> _TASK REQUIREMENTS_
Tally the lines of the data that include the word "NAGAR" and state the total, nothing else.
□ □ □ □ □
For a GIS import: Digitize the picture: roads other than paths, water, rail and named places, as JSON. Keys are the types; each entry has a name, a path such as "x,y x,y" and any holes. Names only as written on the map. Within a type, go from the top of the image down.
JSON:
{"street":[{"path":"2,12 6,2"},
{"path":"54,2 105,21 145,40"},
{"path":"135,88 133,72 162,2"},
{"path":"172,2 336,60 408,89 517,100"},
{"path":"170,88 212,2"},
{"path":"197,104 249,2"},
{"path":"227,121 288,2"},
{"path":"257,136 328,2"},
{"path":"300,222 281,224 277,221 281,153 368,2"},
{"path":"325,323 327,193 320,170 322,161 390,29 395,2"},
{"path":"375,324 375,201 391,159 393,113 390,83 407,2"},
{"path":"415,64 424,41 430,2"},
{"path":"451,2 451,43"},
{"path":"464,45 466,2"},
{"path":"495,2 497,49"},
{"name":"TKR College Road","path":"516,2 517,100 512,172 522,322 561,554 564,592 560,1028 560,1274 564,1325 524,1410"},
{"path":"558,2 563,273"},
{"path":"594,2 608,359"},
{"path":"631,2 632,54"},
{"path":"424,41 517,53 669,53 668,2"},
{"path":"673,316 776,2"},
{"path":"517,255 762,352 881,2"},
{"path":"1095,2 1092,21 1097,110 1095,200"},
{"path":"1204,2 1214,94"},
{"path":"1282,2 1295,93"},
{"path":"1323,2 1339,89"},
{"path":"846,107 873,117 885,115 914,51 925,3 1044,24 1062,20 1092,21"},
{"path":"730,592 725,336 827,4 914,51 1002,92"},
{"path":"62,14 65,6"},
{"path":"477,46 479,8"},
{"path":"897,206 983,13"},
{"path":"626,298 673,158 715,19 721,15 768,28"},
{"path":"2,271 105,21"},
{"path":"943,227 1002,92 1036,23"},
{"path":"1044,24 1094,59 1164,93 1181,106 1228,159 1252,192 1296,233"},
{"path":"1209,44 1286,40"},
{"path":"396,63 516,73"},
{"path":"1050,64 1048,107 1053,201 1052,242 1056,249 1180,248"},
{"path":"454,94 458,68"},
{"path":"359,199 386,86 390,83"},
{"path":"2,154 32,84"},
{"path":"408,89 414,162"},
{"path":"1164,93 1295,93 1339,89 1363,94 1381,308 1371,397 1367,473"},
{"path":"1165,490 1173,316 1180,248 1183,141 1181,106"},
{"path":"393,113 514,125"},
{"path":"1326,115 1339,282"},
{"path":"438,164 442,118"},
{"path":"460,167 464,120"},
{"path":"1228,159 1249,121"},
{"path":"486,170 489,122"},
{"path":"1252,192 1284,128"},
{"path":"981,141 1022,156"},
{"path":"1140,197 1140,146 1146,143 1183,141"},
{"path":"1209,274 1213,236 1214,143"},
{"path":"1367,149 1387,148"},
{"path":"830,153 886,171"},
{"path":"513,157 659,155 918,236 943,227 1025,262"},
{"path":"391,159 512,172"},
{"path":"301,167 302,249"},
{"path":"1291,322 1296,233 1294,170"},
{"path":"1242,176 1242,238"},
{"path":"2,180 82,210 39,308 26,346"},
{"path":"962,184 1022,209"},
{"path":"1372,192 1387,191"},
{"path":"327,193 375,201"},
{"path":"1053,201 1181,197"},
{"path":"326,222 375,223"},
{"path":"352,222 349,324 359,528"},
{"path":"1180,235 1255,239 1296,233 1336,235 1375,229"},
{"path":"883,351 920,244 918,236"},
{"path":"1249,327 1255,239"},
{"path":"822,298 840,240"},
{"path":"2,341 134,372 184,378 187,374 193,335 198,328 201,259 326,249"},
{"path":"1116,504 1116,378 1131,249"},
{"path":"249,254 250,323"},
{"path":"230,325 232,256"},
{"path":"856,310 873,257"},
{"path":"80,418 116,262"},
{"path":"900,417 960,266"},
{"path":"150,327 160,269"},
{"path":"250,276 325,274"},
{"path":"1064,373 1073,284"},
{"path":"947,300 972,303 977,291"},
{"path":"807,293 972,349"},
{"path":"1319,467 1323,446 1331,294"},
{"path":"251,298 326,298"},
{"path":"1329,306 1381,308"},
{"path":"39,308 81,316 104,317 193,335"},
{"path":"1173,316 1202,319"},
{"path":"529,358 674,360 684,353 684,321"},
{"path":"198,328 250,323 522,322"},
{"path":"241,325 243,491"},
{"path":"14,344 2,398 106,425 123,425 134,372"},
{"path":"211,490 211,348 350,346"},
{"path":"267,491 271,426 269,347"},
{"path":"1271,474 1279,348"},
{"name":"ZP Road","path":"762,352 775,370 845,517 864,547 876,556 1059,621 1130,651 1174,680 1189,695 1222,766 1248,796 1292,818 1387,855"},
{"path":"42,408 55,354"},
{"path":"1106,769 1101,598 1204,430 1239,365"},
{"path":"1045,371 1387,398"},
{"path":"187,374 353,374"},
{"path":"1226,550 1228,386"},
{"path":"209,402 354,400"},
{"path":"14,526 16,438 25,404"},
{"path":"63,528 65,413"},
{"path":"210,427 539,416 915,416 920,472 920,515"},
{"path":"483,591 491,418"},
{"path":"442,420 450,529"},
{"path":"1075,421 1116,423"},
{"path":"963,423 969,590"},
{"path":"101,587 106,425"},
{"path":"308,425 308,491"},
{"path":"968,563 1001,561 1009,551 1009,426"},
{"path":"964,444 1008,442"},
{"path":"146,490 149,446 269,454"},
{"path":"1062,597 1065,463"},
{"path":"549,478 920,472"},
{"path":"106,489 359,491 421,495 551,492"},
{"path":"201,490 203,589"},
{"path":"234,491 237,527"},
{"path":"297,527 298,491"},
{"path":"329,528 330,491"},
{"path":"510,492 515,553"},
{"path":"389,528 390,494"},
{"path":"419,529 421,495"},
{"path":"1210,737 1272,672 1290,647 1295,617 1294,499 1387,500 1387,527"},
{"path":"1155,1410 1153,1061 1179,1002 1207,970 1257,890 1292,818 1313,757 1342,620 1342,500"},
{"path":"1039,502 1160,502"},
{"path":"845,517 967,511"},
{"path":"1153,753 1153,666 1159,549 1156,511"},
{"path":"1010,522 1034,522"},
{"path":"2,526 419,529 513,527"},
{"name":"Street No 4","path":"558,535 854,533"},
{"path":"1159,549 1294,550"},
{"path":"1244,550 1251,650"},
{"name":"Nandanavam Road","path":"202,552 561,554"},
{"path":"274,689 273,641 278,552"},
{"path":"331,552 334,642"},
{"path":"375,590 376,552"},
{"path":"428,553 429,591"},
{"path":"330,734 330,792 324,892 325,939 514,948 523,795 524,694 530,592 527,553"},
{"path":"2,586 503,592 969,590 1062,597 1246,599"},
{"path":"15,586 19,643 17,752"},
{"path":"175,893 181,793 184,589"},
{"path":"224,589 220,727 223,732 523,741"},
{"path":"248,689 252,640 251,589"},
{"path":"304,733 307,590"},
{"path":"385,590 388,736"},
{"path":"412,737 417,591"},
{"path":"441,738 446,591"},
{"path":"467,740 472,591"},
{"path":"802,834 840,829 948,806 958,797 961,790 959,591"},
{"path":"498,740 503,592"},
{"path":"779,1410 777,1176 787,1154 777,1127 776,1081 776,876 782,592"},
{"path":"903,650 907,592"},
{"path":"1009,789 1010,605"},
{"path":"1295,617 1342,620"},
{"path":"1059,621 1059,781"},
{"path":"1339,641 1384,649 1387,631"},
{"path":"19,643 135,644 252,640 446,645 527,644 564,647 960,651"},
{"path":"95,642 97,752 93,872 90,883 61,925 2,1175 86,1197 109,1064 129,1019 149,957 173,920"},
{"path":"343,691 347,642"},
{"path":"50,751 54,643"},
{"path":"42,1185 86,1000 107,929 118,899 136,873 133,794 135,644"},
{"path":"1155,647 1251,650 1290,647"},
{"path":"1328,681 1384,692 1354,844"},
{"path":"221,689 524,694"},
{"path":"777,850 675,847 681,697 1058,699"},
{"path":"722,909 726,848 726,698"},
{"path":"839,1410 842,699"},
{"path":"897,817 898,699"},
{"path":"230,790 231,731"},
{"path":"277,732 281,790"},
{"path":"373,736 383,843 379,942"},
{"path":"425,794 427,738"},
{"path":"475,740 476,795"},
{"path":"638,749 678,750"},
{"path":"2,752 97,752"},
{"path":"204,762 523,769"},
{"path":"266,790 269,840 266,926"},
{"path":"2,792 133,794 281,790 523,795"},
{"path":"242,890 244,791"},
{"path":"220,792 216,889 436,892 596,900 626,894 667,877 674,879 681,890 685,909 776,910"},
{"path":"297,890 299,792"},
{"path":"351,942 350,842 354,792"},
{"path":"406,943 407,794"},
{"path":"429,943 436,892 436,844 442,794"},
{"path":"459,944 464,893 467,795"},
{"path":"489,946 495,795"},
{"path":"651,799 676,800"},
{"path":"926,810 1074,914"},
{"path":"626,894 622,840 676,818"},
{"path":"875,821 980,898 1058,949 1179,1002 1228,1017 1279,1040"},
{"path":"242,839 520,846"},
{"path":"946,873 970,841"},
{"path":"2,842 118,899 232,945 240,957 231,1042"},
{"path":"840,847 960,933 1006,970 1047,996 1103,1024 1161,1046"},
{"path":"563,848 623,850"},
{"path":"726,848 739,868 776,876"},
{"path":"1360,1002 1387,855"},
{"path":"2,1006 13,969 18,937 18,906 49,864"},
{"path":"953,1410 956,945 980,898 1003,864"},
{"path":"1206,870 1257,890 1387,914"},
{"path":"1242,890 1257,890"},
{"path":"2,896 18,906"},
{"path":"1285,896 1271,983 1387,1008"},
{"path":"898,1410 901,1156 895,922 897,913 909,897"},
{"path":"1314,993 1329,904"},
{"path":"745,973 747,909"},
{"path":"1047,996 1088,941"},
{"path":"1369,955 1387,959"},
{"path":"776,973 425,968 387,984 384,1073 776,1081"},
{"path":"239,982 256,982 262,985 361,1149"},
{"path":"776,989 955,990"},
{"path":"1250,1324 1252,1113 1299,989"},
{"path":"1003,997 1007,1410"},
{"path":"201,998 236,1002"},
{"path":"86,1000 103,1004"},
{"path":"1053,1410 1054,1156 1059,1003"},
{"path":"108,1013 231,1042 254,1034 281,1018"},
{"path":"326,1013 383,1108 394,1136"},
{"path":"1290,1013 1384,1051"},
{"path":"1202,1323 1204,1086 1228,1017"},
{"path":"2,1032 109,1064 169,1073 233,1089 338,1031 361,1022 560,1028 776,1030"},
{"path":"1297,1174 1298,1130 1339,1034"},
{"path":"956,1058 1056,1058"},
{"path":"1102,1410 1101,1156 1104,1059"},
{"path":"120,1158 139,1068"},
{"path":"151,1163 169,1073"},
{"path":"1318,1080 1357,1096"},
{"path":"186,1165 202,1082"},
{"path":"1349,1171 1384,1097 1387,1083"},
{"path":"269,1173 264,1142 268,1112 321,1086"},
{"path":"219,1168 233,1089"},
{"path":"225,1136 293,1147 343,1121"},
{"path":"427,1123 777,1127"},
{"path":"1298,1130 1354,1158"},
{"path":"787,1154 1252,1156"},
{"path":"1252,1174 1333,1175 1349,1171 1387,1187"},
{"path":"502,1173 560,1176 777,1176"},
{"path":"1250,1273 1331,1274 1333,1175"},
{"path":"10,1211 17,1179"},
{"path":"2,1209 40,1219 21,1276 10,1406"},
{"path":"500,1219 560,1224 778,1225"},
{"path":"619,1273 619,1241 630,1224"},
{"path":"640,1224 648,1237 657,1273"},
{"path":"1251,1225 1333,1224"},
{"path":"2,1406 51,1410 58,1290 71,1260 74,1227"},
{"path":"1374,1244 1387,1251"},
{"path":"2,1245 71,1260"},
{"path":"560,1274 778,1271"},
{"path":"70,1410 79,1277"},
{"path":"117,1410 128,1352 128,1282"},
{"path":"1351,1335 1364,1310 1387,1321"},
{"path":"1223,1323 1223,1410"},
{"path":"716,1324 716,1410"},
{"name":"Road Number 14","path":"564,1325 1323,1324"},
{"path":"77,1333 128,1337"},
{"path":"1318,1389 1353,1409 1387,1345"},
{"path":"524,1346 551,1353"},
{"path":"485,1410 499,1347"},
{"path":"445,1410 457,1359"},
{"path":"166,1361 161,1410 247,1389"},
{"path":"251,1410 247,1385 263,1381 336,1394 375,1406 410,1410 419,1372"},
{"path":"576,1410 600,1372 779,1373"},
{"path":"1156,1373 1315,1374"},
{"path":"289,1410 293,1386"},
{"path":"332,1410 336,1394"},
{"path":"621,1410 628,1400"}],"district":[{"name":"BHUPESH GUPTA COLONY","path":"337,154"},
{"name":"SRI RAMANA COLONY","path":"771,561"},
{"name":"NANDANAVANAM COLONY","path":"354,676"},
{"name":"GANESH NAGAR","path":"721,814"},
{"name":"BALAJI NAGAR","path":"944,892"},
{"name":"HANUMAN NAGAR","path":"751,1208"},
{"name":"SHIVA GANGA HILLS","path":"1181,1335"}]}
□ □ □ □ □
> _ANSWER TO THIS PROBLEM_
3